To continue freedom's work

A Christian Science perspective on daily life.
from the January 18, 2008 edition

For many people, the Martin Luther King holiday has become yet another three-day weekend, time off from work or school. The Civil Rights movement, which began with the bus boycott in Montgomery, Ala., in 1955, may seem like ancient history in a society where there's "instant" everything from coffee to messaging.

But this special day is a time to consider that despite the progress that has been made, racism hasn't been completely eliminated.

Discrimination against indigenous peoples, against immigrants (including legal ones), as well as those of different races still remains, even though it sometimes takes subtler forms. For example, in many large cities young African Americans still grow up in poverty and remain there because they can't escape that mental environment. Breaking out of the culture of poverty isn't just about getting more money. It's about knowing that you have value, that your presence in this world can be a blessing.

In a way, that is perhaps the last but also the most challenging aspect of the civil rights struggle. Mary Baker Eddy, who founded the Monitor, witnessed this country's struggles with slavery, and the transition out of it. In her book "Science and Health with Key to the Scriptures," she observed, "Legally to abolish unpaid servitude in the United States was hard; but the abolition of mental slavery is a more difficult task" (p. 225)

For Jesus, healing was not only about setting people free from suffering, but also about changing the thought of society, especially among those who felt superior to others. So, for example, when he was criticized for healing a woman on the Sabbath (because no work was supposed to be done that day), he replied, "Doth not each one of you on the sabbath loose his ox or his ass from the stall, and lead him away to watering? And ought not this woman, being a daughter of Abraham, whom Satan hath bound ... be loosed from this bond on the sabbath day?" (Luke 13:15, 16)

To me he was saying, "You value your animals enough to take care of them. Can't you see that this woman, as a descendant of the man to whom God promised His care, has an even greater heritage?

Society has changed greatly from the times of Jesus, yet the same mental struggle goes on: the need to value each individual, to see his or her spiritual heritage and the blessings to be gained from unlocking those talents. Each of us can contribute by not looking down on someone else because of race, background, handicap, or gender, and by praying for the day when all people will be valued.

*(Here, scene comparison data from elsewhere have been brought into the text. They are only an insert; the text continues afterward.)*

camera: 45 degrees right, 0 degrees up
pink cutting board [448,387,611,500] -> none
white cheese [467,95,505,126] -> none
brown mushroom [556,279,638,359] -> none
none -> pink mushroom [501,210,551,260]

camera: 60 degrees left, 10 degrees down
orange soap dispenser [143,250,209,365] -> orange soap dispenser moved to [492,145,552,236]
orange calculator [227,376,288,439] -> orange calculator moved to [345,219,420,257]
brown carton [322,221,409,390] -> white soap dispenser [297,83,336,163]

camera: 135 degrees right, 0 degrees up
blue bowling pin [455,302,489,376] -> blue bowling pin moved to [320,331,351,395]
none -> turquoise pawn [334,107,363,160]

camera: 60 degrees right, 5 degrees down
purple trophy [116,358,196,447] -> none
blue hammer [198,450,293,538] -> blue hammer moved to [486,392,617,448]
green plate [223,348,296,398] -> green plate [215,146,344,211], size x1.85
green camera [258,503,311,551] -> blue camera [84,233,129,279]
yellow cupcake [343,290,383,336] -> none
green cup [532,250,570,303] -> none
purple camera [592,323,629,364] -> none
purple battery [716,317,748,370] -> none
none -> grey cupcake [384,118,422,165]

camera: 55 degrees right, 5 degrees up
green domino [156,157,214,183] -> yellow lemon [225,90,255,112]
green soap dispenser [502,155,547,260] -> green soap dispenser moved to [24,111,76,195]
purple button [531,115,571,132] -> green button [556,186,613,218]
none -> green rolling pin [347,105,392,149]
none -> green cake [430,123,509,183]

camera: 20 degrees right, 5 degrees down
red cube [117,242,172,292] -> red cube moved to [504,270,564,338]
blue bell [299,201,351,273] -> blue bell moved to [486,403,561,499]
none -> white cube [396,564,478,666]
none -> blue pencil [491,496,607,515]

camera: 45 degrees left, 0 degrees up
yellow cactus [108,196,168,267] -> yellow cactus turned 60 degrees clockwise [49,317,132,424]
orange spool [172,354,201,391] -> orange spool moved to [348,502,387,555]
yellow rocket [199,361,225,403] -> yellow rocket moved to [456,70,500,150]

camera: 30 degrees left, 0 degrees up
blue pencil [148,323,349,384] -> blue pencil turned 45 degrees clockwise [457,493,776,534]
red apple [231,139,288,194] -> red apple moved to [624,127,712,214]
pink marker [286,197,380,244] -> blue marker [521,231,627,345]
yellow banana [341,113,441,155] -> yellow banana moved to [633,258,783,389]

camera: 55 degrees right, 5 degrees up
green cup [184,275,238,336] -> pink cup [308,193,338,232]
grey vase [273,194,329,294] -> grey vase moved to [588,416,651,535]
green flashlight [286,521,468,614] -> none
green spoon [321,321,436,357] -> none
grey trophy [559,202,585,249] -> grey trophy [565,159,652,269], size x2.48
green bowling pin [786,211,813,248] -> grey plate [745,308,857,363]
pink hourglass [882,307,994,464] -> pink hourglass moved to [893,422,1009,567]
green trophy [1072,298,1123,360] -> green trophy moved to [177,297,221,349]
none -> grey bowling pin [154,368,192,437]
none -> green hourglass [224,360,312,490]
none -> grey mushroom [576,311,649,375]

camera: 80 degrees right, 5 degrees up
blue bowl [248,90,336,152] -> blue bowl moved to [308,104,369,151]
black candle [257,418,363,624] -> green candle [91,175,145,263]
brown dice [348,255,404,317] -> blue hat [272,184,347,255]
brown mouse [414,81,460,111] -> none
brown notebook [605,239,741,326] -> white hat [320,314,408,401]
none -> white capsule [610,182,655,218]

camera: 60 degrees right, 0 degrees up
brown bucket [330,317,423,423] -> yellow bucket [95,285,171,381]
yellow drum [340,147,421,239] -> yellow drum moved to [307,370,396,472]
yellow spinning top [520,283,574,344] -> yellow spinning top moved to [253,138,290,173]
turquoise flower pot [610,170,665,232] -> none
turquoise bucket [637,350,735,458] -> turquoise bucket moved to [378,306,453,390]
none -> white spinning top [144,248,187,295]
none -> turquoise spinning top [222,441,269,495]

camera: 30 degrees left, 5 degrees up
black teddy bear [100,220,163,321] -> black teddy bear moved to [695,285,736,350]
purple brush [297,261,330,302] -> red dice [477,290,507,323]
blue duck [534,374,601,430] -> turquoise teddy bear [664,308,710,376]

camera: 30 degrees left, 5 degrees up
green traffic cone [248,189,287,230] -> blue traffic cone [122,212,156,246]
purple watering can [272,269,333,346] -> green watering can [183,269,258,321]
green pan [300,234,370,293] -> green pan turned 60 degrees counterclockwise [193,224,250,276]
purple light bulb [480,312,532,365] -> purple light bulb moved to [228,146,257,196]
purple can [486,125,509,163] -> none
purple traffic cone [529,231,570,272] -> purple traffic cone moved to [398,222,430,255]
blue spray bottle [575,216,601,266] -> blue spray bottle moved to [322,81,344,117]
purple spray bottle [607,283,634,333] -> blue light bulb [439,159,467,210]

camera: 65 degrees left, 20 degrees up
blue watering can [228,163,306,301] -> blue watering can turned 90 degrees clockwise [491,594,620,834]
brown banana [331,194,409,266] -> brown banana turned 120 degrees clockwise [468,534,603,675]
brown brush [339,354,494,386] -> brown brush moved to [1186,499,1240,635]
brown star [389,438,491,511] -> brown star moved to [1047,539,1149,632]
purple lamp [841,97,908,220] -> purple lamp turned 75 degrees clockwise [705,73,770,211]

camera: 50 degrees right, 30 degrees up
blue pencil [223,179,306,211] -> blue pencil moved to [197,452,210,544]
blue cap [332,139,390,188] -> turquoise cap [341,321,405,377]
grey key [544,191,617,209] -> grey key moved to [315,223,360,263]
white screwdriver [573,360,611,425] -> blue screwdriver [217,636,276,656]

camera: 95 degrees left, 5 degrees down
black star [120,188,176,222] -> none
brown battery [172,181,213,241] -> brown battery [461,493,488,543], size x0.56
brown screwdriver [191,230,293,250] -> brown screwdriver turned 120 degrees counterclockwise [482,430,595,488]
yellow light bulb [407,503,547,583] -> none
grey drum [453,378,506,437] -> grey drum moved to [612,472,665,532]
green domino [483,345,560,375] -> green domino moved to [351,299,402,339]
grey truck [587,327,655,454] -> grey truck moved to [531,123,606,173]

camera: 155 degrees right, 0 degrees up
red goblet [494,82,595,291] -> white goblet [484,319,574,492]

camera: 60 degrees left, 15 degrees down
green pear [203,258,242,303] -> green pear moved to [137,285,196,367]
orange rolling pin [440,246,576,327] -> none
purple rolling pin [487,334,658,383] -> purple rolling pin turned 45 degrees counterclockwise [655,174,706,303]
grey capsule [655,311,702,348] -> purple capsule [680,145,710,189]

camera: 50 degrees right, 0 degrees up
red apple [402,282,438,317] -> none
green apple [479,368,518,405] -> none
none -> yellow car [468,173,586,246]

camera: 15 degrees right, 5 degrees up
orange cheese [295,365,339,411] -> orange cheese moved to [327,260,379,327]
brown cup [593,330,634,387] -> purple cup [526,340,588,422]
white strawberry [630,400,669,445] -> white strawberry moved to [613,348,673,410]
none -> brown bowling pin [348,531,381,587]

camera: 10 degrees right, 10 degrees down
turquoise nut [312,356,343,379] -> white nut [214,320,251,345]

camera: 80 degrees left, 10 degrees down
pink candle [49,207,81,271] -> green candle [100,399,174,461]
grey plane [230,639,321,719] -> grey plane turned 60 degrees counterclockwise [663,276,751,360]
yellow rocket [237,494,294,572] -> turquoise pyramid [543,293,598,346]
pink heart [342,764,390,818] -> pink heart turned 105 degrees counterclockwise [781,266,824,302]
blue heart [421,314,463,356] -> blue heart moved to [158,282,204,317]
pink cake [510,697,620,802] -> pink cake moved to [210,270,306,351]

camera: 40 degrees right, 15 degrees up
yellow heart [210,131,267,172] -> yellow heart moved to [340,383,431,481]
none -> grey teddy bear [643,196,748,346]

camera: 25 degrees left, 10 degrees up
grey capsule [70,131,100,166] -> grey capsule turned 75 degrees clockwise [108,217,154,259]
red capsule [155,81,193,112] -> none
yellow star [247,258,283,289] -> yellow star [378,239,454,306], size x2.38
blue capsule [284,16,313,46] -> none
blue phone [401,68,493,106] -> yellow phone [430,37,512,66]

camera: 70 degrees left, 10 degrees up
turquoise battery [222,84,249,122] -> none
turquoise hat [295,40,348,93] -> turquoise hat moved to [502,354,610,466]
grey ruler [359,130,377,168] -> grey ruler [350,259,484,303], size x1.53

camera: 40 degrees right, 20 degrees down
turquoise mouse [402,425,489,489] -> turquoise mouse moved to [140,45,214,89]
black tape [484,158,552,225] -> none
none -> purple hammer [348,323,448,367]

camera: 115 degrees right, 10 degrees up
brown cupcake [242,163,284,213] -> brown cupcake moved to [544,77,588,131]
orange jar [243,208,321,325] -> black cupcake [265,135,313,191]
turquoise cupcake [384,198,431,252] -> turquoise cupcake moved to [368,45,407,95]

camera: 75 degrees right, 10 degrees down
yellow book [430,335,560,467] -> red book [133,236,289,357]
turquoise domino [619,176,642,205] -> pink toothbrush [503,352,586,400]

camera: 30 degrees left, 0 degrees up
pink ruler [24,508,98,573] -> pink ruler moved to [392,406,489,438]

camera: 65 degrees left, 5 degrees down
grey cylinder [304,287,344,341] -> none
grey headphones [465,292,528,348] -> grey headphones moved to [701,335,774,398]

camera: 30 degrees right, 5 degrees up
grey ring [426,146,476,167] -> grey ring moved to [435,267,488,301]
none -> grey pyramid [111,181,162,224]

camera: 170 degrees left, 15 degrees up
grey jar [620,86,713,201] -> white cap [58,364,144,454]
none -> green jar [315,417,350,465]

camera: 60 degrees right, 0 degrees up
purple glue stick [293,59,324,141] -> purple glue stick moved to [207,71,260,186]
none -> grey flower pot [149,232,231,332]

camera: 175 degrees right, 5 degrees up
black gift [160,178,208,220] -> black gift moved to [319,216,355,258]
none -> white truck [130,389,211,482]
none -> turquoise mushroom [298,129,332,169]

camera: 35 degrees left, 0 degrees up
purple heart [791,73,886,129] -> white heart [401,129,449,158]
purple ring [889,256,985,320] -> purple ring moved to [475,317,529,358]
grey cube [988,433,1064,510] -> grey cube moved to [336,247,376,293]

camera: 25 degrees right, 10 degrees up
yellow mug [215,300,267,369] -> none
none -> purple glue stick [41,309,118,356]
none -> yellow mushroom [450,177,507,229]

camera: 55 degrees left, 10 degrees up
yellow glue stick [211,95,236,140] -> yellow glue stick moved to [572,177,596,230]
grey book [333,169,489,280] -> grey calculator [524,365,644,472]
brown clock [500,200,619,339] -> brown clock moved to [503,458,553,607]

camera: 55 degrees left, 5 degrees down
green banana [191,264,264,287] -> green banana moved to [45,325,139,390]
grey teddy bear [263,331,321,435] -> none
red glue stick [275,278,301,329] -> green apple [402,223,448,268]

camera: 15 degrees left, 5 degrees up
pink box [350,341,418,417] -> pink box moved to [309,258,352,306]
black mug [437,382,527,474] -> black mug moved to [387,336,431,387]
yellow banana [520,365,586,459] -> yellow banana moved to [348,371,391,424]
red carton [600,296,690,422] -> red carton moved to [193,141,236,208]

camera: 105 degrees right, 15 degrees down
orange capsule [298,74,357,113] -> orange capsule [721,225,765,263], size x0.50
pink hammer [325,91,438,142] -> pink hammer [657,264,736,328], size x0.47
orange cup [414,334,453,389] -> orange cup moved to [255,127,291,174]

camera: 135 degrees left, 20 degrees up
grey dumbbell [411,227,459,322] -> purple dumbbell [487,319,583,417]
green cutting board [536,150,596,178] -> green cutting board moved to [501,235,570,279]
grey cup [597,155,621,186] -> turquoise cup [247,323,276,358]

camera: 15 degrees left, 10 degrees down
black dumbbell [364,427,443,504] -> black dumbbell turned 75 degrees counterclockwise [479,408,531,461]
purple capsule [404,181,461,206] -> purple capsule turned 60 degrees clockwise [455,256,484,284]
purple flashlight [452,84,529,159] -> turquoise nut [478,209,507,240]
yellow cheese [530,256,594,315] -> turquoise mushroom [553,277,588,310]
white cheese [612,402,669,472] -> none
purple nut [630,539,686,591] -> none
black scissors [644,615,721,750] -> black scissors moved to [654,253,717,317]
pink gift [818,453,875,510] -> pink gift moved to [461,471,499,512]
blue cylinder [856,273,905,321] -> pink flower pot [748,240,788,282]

And there's a direct, personal benefit to taking this step. Each time we can see others as children of God, we reinforce our own spiritual heritage as God's offspring. We become freer from the mental slavery that says some are "top dogs" and others are not. We are loosed from the burden of despising or rejecting others to rejoicing in the knowledge that our Father's house is big enough for everyone to have a place and for each one's gifts to be joyfully expressed.